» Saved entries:
>>>
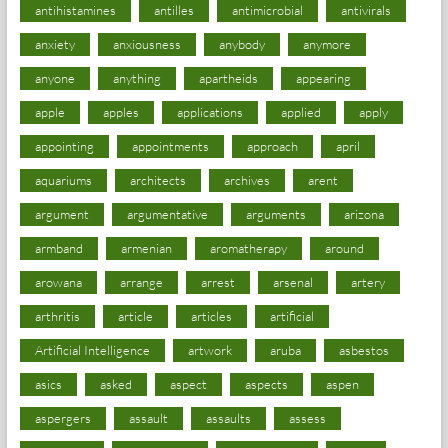
antihistamines
antilles
antimicrobial
antivirals
anxiety
anxiousness
anybody
anymore
anyone
anything
apartheids
appearing
apple
apples
applications
applied
apply
appointing
appointments
approach
april
aquariums
architects
archives
arent
argument
argumentative
arguments
arizona
armband
armenian
aromatherapy
around
arowana
arrange
arrest
arsenal
artery
arthritis
article
articles
artificial
Artificial Intelligence
artwork
aruba
asbestos
asics
asked
aspect
aspects
aspen
aspergers
assault
assaults
assess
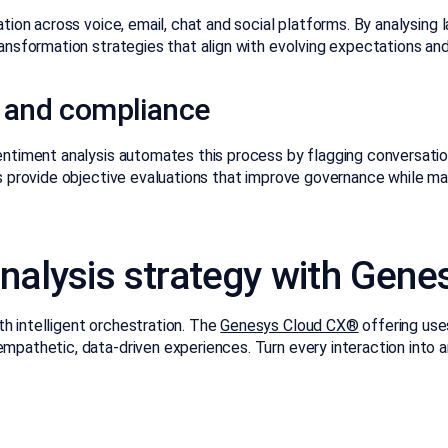
tion across voice, email, chat and social platforms. By analysing
ansformation strategies that align with evolving expectations and
 and compliance
entiment analysis automates this process by flagging conversati
 provide objective evaluations that improve governance while main
nalysis strategy with Gene
 intelligent orchestration. The
Genesys Cloud CX®
offering uses
pathetic, data-driven experiences. Turn every interaction into a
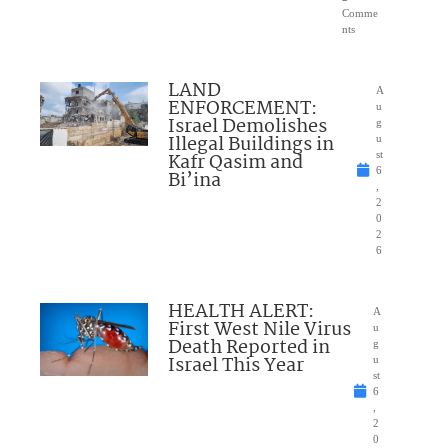
Comme
nts
LAND
A
ENFORCEMENT:
u
Israel Demolishes
g
Illegal Buildings in
u
Kafr Qasim and
st
6
Bi’ina
,
2
0
2
6
HEALTH ALERT:
A
First West Nile Virus
u
Death Reported in
g
Israel This Year
u
st
6
,
2
0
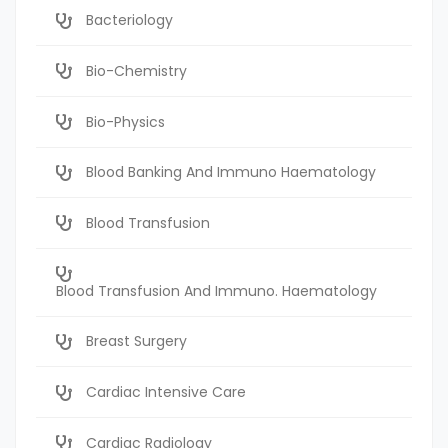
Bacteriology
Bio-Chemistry
Bio-Physics
Blood Banking And Immuno Haematology
Blood Transfusion
Blood Transfusion And Immuno. Haematology
Breast Surgery
Cardiac Intensive Care
Cardiac Radiology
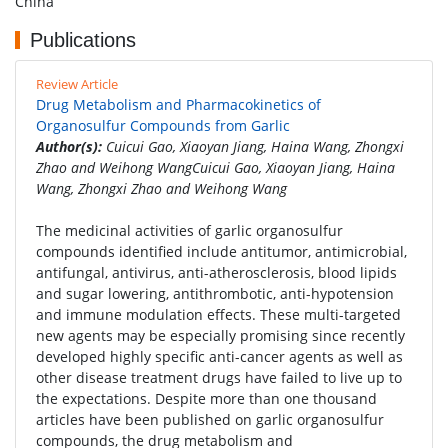
China
Publications
Review Article
Drug Metabolism and Pharmacokinetics of
Organosulfur Compounds from Garlic
Author(s):
Cuicui Gao, Xiaoyan Jiang, Haina Wang, Zhongxi
Zhao and Weihong WangCuicui Gao, Xiaoyan Jiang, Haina
Wang, Zhongxi Zhao and Weihong Wang
The medicinal activities of garlic organosulfur
compounds identified include antitumor, antimicrobial,
antifungal, antivirus, anti-atherosclerosis, blood lipids
and sugar lowering, antithrombotic, anti-hypotension
and immune modulation effects. These multi-targeted
new agents may be especially promising since recently
developed highly specific anti-cancer agents as well as
other disease treatment drugs have failed to live up to
the expectations. Despite more than one thousand
articles have been published on garlic organosulfur
compounds, the drug metabolism and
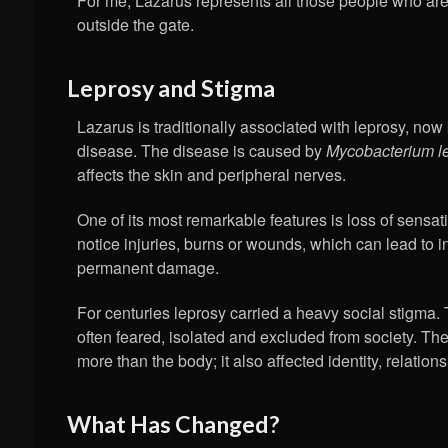
For me, Lazarus represents all those people who are 
outside the gate.
Leprosy and Stigma
Lazarus is traditionally associated with leprosy, n
disease. The disease is caused by
Mycobacterium l
affects the skin and peripheral nerves.
One of its most remarkable features is loss of sensat
notice injuries, burns or wounds, which can lead to i
permanent damage.
For centuries leprosy carried a heavy social stigma.
often feared, isolated and excluded from society. The
more than the body; it also affected identity, relatio
What Has Changed?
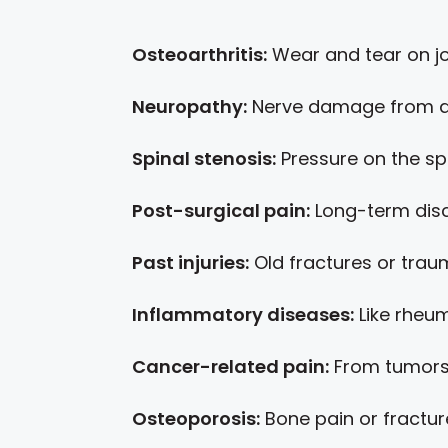
Osteoarthritis:
Wear and tear on jo
Neuropathy:
Nerve damage from di
Spinal stenosis:
Pressure on the sp
Post-surgical pain:
Long-term disc
Past injuries:
Old fractures or tra
Inflammatory diseases:
Like rheum
Cancer-related pain:
From tumors
Osteoporosis:
Bone pain or fractur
<<<
» Prompt:
Proceeding from the line containing "One of its most" through the line containing "more than the", transcribe the lines above exactly, both end lines included.

» The answer:
One of its most remarkable features is loss of sensat
notice injuries, burns or wounds, which can lead to i
permanent damage.
For centuries leprosy carried a heavy social stigma.
often feared, isolated and excluded from society. The
more than the body; it also affected identity, relatio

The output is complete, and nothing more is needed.